Boundary labeling items
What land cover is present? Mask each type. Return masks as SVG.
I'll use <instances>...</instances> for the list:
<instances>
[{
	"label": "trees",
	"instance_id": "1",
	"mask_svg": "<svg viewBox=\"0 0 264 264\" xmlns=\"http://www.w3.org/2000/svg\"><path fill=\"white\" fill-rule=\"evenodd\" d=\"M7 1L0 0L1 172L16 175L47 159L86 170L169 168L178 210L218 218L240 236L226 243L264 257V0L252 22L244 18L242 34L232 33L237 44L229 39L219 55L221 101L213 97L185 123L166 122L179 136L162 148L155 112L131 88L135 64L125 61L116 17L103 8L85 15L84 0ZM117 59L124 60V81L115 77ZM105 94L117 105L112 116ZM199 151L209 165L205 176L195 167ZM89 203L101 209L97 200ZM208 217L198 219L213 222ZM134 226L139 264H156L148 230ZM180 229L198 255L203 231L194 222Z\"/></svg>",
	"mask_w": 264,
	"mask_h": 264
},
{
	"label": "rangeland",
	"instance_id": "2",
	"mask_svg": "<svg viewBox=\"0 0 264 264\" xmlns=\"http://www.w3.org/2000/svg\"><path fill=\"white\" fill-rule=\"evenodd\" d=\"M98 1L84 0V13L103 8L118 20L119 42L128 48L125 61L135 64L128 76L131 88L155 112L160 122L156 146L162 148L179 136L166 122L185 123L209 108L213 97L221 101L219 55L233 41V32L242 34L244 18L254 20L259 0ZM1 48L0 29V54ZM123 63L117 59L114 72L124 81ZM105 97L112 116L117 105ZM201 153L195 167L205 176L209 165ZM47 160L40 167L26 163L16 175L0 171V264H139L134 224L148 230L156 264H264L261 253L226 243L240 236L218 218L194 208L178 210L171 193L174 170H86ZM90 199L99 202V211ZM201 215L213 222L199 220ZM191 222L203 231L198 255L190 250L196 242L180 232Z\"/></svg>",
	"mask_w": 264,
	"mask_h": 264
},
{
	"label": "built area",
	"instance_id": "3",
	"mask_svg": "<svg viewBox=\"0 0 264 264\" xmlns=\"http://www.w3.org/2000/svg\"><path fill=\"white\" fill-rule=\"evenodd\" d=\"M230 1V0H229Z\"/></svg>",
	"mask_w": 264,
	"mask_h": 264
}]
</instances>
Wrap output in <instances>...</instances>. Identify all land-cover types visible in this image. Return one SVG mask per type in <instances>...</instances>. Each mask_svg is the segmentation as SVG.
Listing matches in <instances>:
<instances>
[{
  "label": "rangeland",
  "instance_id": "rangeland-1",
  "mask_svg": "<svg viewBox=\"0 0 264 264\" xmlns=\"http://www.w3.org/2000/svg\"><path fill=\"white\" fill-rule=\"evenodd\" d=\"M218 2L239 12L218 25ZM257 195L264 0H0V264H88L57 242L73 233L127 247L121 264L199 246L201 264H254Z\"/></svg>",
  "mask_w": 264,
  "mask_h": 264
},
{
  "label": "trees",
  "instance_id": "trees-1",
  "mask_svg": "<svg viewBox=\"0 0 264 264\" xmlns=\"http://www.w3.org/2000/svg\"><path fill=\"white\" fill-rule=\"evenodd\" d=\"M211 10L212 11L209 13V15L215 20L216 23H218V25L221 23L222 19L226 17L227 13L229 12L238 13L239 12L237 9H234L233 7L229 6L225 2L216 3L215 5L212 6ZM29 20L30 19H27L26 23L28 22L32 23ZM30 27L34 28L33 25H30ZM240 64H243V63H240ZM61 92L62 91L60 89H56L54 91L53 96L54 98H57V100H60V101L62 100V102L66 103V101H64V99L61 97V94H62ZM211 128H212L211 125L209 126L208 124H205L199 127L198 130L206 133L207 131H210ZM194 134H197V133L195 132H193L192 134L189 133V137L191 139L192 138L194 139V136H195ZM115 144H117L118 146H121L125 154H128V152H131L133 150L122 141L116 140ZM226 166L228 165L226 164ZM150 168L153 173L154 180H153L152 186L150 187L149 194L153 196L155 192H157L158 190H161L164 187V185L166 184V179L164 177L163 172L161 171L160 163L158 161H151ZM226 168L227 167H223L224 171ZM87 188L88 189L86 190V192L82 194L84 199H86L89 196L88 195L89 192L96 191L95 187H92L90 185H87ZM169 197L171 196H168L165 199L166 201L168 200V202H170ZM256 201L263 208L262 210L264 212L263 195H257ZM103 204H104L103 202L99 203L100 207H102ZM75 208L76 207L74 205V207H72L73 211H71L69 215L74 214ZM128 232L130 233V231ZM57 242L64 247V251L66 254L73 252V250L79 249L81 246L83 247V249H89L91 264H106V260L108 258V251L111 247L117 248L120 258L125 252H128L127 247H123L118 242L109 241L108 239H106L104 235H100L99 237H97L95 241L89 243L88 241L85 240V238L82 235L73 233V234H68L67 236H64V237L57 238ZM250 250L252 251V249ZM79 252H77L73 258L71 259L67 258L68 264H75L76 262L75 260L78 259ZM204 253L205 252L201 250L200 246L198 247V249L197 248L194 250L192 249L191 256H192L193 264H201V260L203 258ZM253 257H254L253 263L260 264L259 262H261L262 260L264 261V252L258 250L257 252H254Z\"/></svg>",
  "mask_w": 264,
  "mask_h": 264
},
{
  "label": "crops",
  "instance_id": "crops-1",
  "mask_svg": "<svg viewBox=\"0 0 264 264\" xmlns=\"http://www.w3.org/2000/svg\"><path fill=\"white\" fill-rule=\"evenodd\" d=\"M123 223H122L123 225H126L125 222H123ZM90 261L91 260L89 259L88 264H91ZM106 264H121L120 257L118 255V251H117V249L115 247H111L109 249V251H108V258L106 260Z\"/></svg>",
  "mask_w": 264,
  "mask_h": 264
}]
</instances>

What you should do ▸ Pull out every line of the entries above that contains the word "trees", and copy each one in full. Case counts.

Complete output ▸
	"label": "trees",
  "label": "trees",
  "instance_id": "trees-1",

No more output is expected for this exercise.